First-time buyers are often willing to pay more for a given property than traditional hotel investors. There are several reasons for this. Many longtime real estate investors are lured to hospitality by the relatively superior returns afforded by the investment. When multifamily investments are trading at 4% cap rates, buying a select-service hotel at a 7% cap rate is appealing.
Additionally, some groups, seeking to boost their credibility for future transactions in the hotel space, are inclined to make a good first impression with their initial investment and pay up. Further, the pool of first-time buyers tends to be populated primarily by high-net-worth investors and family offices, which have long-term—if not indefinite—ownership horizons. Intending to acquire and hold an asset for a generation, rather than five to seven years, can mean reduced return hurdles and willingness to take on a higher purchase price.
Finally, in some cases, a first-time buyer is simply the best candidate for an opportunity for a unique, intangible reason. The hotel may have special significance, whether it’s proximate to the first-time buyer’s non-hotel holdings, it’s within a stone’s throw of the investor’s home or vacation home, or it’s the sort of place the investor wants to show off to friends; after all, hotels tend to be more fun and personal than other real estate asset classes! This is not at all to suggest that a first-time buyer is less sophisticated than a more traditional investor or will unrealistically overpay for an acquisition, just that some do have a different approach to arriving at value.
Working with a first-time buyer does sometimes present challenges. First, a buyer without a proven track record can concern some sellers, though this can be overcome by providing proof of funds or investment history outside of lodging. Interviews, whether in-person or over the phone, are also a great way to enhance the comfort level between interested parties.
Further, unlike other real estate asset classes, hotels and resorts pair real estate with an operating business, and underwriting the latter takes a unique and specific set of skills. This can require constant attention from a seller and its broker to address matters often taken for granted when working with established hotel investors.
Additionally, guiding a first-time buyer with no preexisting brand relationships through the franchise approval process can present another set of challenges. But with persistence and focus, a first-time buyer can overcome the potential obstacles in its path.
This ascent of first-time buyers reflects the perceived strength of hotels as a legitimate—and oftentimes superior—alternative to other real estate asset classes. As such, our firm looks forward to continuing to shepherd first-time buyers of all stripes across the deal finish line. More often than not, that first transaction only strengthens the desire to own additional hotels.
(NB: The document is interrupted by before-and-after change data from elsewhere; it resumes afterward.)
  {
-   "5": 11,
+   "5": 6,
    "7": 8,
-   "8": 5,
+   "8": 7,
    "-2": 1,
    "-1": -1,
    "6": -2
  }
No longer first-time buyers, many of these groups have fully immersed themselves in our industry and continue to move it forward.
Here are several pieces of advice we give to first-time buyers:
- Partner with an experienced hotel investment advisor who can assist with asset evaluation, financial projections, underwriting and the franchise process.
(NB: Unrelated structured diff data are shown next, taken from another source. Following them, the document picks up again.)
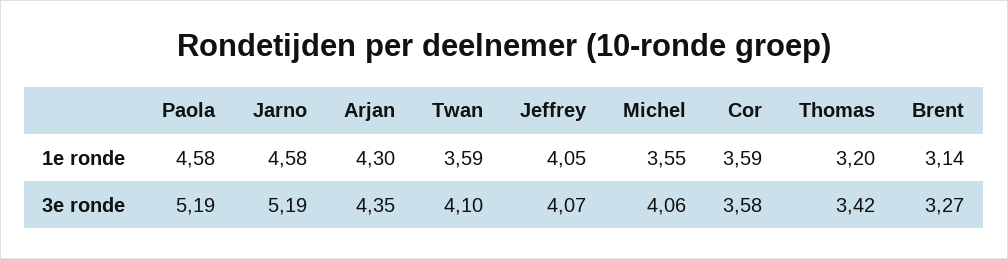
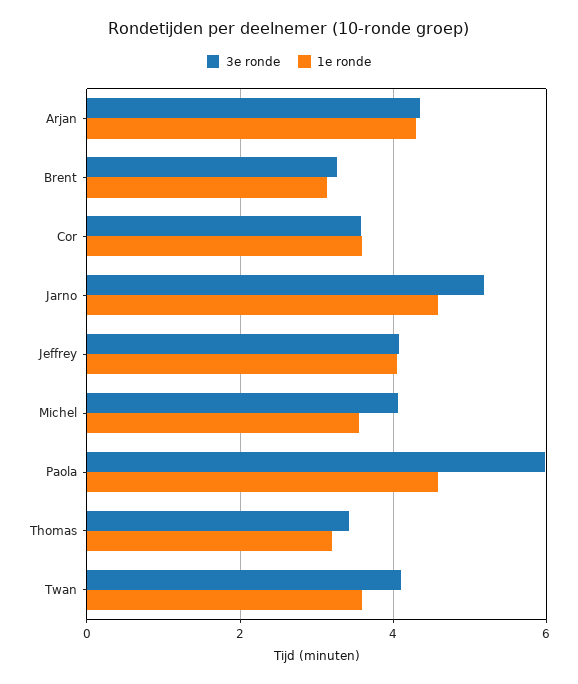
  {
    "1e ronde": {
      "Paola": 4.58,
      "Jarno": 4.58,
      "Arjan": 4.3,
      "Twan": 3.59,
      "Jeffrey": 4.05,
      "Michel": 3.55,
      "Cor": 3.59,
      "Thomas": 3.2,
      "Brent": 3.14
    },
    "3e ronde": {
-     "Paola": 5.19,
+     "Paola": 6,
      "Jarno": 5.19,
      "Arjan": 4.35,
      "Twan": 4.1,
      "Jeffrey": 4.07,
      "Michel": 4.06,
      "Cor": 3.58,
      "Thomas": 3.42,
      "Brent": 3.27
    }
  }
- Be prepared to establish your credibility. Sellers will look for prior investing experience, creditworthiness and, perhaps, demand “bulletproof” deal terms (e.g. abbreviated due diligence and closing timeframes; and substantial, potentially nonrefundable deposits).
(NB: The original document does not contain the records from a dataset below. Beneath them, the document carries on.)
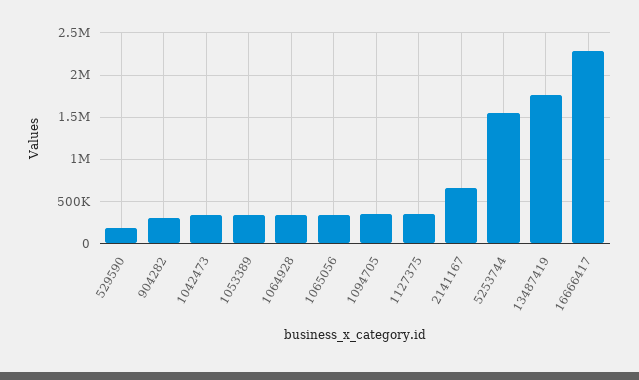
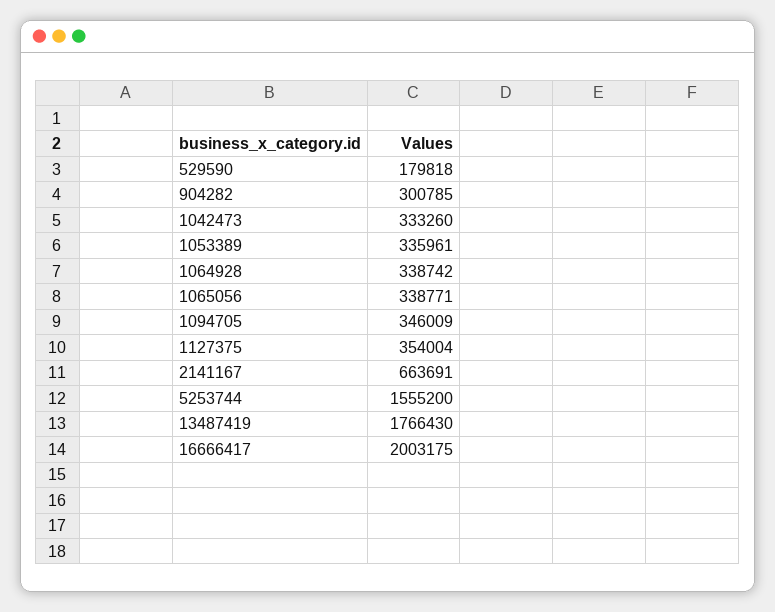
  {
    "529590": 179818,
    "904282": 300785,
    "1042473": 333260,
    "1053389": 335961,
    "1064928": 338742,
    "1065056": 338771,
    "1094705": 346009,
    "1127375": 354004,
    "2141167": 663691,
    "5253744": 1555200,
    "13487419": 1766430,
-   "16666417": 2300000
+   "16666417": 2003175
  }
- Begin the franchise approval process early, as it can take a while, especially if you don’t have a pre-existing relationship with the brand. Understand the full range of applicable fees, such as basic royalty percentage, cost of reservation systems, or marketing and advertising co-op fees.
- Understand that hotels require ongoing capital expenditures for preventive maintenance and periodic upgrades, including as part of brand property improvements plans (PIPs), which are almost always triggered upon change of ownership.